Warning: very choice language and rage ahead. Read at your own risk.
So the other day I read a tweet of advice from an author: never read reviews on your book. My first reaction was ‘how can I not?’ but I knew where she was coming from. We discard good reviews as people being nice and take bad reviews as actual honesty. I was sick with anxiety for days after getting a one star review, wondering why I ever wrote anything in the first place, and I’ve changed my outlook on reviewing books from ‘why it’s good and bad’ to ‘why I loved it or it wasn’t for me’.
However, I’m going to step away from reading reviews because I’ve run across something that made me so sick, so angry, that I haven’t been able to get it out of my mind.
I recently read this book called The Glass Spare by Lauren DeStefano.
Beautiful cover, right? It’s a twist on the King Midas story, but instead of turning everything to gold, a princess turns everything to gemstones. Cool idea and the book was exactly what you’d expect from a YA fantasy with a few things you don’t see. I enjoyed it and like usual went on Goodreads to check the reviews before posting mine.
And then I saw the top one and my heart dropped. Not only was it one star, it went on to say that there is NOTHING POSITIVE TO SAY. There are NO GOOD QUALITIES IN THE ENTIRE BOOK.
What. The. Fuck.
How about the MENTALLY ILL MOTHER AND BADASS DISABLED PRINCE?
How about the POC PRINCESS SHIP CAPTAIN WITH A CHILD?
How about the MORALLY GREY MARRIED PRINCE?
How about the TOTALLY UNIQUE BLEND OF MAGIC AND TECH?
None of those things were even worth a mention in that whole ‘stock one-dimensional characters’ and ‘vague world-building’? No? Because these things made this book something special but hey, why does THAT matter when you can shit all over someone’s years of hard work with a few jabs at how ‘all YA fantasy is just a ‘pseudo-fantasy cover up for bland romance novels’.
Because if that’s how you feel, STOP READING YA FANTASY.
I want to send every single person who replied to that first review with ‘aw I guess I won’t be reading that’ a message saying NO. Don’t you take this horrible review and think it actually gives this book justice. Because it doesn’t.
I hope with all my heart that the author of that book doesn’t read reviews, doesn’t even go on Goodreads, because I understand the pain of seeing years of pouring your soul onto pages being shat on by someone who doesn’t understand that these words are our heart. That if this book isn’t for you then that doesn’t make it shit, but seeing these reviews makes us believe that it’s shit anyway because you’re seeing into our minds, our deepest thoughts, and you’re deeming them shit. These reviews confirm what we’re always afraid of in our minds, that what we do isn’t worth it, that what we’ve done so far in months and years of writing and editing was for nothing. It’s all just shit.

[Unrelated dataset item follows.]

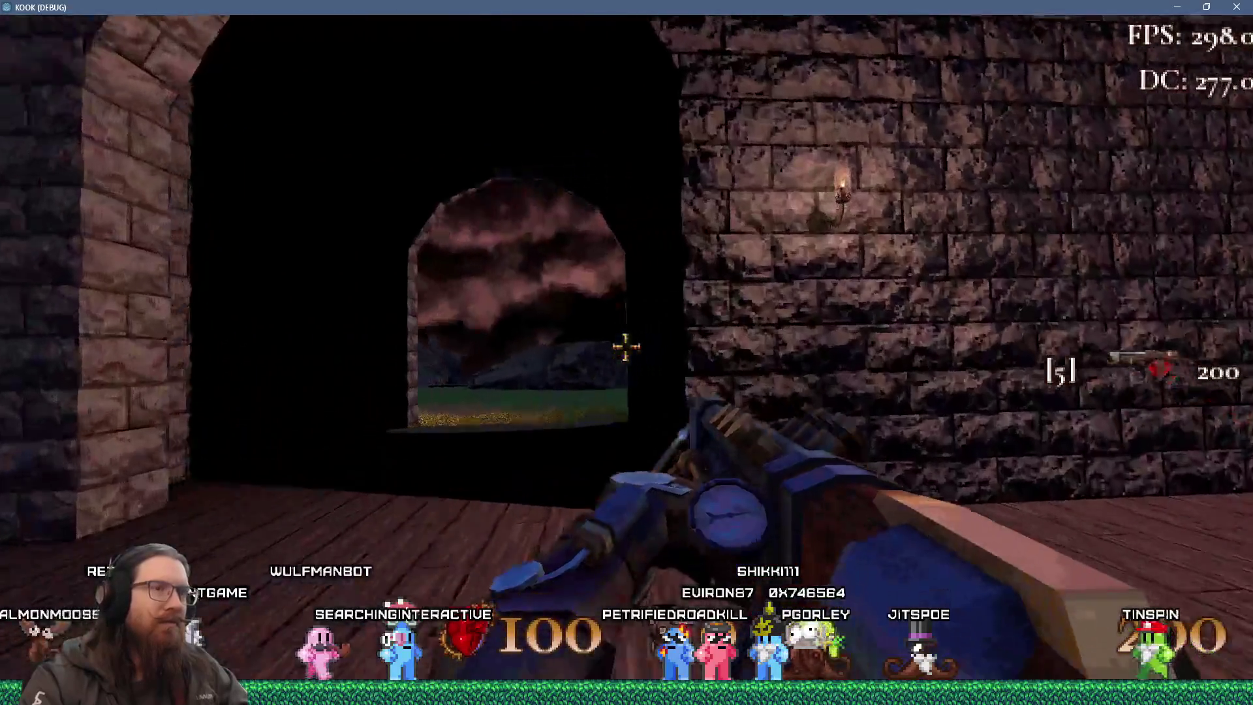
pyautogui.press('w')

It hurts me so much that I just don’t want to do this anymore. I’m going to continue leaving stars on Goodreads and a few lines of what I thought but this whole reviewing thing is leaving me so upset. I know how hard it is to ‘get there’. To get that book written, get an agent, get published. The waiting on emails that could change your life while receiving rejection after rejection, pass after pass, never moving forward, always wanting to give up. The writer’s path is so filled with anxiety and pain seeing it being devalued like that is the worst feeling ever.
Thanks everyone who has followed me on here and read my reviews, and I hope those of you who write reviews think about this post when you sit down to write your next one.